# Academy Awards



## Chelly (Mar 5, 2006)

anyone watching the red carpet right now? - lot of smokey eye'ssss


----------



## karen (Mar 6, 2006)

Salma Hayek looked HOT tonight... and I don't usually think she's very pretty. The dress colour she had was amazing, too.


<3 Jon Stewart


----------



## baby_love (Mar 6, 2006)

CRASH WON BEST PICTURE!!!  I just saw it for the first time last night, and oh my god it was INCREDIBLE!  I think that Felicity Huffman was incredible in Transamerica, but Reese was also amazing in Walk The Line, so I wasn't too bitter.

did anyone else think that Brokeback wasn't all that?


----------



## pumpkincat210 (Mar 6, 2006)

did brokeback win alot? I didn't catch them!


----------



## lackofcolor (Mar 6, 2006)

Brokeback won for best director/script adapted.
I still cannot believe....three 6 mafia...haha too funny i love it.  

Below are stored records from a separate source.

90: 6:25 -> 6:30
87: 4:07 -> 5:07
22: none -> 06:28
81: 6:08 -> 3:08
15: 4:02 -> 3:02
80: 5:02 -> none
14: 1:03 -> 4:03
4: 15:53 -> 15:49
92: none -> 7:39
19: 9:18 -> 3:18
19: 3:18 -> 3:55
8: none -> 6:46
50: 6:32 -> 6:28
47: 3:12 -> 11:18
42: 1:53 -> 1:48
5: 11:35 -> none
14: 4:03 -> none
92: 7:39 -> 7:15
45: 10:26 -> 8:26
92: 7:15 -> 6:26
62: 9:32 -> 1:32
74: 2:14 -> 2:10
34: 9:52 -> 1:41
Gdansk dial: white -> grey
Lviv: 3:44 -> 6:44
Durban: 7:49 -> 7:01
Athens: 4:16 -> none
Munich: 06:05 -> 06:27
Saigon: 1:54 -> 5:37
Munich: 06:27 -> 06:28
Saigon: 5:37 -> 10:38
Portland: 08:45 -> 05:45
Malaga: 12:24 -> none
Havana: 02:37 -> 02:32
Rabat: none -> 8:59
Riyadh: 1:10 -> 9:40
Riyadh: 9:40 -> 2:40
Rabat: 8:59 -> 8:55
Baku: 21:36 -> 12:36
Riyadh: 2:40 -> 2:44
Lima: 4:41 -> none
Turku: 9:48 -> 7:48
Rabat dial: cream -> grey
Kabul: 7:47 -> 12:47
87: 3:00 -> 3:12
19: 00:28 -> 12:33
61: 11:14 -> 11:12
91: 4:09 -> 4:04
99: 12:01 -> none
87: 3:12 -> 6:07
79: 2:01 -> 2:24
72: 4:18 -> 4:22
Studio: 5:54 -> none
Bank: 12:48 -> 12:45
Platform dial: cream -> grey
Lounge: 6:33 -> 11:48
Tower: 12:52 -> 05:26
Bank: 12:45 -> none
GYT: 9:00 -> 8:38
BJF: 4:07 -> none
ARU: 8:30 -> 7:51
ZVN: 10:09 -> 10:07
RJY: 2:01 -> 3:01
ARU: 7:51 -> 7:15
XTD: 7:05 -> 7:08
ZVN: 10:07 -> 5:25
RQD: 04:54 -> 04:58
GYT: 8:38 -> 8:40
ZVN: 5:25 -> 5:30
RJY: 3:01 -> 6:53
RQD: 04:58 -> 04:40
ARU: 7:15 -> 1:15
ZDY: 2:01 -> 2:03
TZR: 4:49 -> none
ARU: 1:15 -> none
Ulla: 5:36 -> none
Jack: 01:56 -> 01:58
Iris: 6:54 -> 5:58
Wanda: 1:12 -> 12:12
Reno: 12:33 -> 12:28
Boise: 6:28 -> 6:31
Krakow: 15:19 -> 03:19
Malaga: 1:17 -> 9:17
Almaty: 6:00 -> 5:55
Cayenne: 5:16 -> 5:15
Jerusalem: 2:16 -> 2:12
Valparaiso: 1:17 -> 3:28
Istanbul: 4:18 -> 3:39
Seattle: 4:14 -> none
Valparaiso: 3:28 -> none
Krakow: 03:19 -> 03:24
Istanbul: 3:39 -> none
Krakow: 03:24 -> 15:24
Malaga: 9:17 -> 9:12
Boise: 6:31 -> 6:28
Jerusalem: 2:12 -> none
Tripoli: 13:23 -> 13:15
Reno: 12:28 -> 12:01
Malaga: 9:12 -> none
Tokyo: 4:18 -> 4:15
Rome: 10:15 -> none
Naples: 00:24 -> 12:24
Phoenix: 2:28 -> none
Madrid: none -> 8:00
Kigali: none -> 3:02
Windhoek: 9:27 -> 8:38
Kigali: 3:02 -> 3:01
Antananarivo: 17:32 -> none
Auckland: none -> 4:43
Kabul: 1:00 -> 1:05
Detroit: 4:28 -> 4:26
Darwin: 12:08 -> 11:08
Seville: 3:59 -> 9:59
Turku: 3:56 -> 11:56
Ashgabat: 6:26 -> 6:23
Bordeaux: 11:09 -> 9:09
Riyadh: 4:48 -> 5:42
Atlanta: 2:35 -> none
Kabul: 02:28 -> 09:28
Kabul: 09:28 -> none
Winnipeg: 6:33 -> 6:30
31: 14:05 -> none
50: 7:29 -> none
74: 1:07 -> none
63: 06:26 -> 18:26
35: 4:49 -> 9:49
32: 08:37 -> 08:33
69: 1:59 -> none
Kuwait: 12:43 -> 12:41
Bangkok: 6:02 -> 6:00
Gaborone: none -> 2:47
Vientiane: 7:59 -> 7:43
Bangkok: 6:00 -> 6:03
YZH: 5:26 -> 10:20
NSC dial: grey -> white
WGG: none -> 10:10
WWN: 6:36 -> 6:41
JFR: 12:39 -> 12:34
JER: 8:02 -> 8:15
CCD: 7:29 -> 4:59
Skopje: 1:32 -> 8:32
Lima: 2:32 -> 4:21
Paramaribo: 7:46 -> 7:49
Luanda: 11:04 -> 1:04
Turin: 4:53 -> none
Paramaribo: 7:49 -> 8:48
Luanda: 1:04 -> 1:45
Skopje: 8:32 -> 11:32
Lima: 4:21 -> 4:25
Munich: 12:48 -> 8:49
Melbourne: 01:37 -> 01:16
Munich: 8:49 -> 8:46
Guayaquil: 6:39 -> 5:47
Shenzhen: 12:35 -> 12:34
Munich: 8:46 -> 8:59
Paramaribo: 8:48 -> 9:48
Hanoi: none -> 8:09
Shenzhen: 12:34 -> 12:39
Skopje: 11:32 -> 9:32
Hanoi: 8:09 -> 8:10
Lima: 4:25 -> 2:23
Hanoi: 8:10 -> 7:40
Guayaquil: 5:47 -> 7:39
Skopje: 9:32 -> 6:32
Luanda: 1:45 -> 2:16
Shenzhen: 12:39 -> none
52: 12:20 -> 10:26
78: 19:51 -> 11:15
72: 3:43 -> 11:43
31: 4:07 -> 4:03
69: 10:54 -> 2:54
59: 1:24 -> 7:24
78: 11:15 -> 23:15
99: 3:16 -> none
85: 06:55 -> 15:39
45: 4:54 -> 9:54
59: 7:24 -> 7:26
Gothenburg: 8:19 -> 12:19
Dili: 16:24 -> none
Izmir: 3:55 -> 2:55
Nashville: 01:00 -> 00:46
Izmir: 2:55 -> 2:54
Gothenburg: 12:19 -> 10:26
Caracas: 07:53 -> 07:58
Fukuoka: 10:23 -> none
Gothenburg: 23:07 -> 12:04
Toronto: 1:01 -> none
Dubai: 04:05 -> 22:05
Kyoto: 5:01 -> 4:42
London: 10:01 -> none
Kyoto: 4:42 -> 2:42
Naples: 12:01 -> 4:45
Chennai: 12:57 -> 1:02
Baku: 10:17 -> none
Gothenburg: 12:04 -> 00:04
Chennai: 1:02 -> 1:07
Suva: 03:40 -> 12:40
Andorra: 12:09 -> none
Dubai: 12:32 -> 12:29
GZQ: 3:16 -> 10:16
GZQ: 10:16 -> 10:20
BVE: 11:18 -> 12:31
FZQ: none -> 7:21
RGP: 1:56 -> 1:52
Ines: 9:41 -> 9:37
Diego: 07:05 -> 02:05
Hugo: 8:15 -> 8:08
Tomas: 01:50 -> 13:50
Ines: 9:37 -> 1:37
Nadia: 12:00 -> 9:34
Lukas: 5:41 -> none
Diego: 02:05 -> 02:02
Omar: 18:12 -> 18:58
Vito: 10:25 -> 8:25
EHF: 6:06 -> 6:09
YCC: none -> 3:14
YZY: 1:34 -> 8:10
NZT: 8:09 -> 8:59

"Ever since I can remember I've been popping my collar" - everytime I hear that song I will think..oh those guys have an oscar...


----------



## cookies (Mar 6, 2006)

Quote:

   Originally Posted by *karen* 
_Salma Hayek looked HOT tonight... and I don't usually think she's very pretty. The dress colour she had was amazing, too.


<3 Jon Stewart 
	

	
	
		
		

		
		
	


	


_

 
Agreed! Love the daily show, love him!

He's so smart *and* a great actor (big daddy anyone?)...what more could one want


----------



## Chelly (Mar 6, 2006)

in my opinion
Best PArts:
Phillip Seymour Hoffman winning best actor
Reese winning best actress
Salma's Dress
JLo - she always looks stunning
kiera knightly <33
George Clooney's acceptance speech - which was phenominal comapred to most of the shit he says in public

Worst Parts
three 6 mafia
Charlize's dress
Best picture = crash? i thought capote shoulda got it
thats all i can think of


----------



## AlohaGirl (Mar 13, 2006)

I was SO happy Reese Witherspoon won (LOVE her!). I was bummed Joaquin Phoenix did not win-he was awesome in Walk the Line. That movie is my absolute favorite next to White Chicks.


----------